* [Your task] Transcribe the records below word for word, leaving every picture out.

Items listed in a dataset

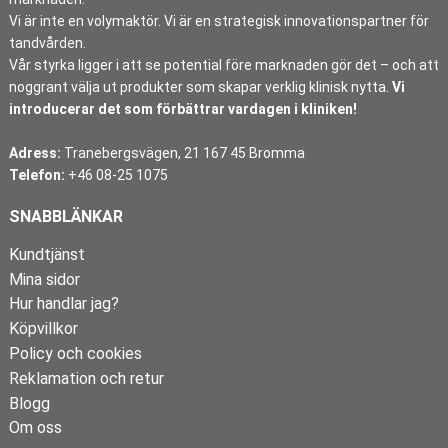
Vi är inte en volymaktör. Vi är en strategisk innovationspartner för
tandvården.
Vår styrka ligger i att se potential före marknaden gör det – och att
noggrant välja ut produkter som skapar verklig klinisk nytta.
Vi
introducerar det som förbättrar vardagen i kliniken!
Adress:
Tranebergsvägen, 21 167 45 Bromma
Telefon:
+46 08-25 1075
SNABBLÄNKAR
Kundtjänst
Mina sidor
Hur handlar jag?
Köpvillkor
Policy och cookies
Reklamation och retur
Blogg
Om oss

* [Task output]
Vi är inte en volymaktör. Vi är en strategisk innovationspartner för
tandvården.
Vår styrka ligger i att se potential före marknaden gör det – och att
noggrant välja ut produkter som skapar verklig klinisk nytta.
Vi
introducerar det som förbättrar vardagen i kliniken!
Adress:
Tranebergsvägen, 21 167 45 Bromma
Telefon:
+46 08-25 1075
SNABBLÄNKAR
Kundtjänst
Mina sidor
Hur handlar jag?
Köpvillkor
Policy och cookies
Reklamation och retur
Blogg
Om oss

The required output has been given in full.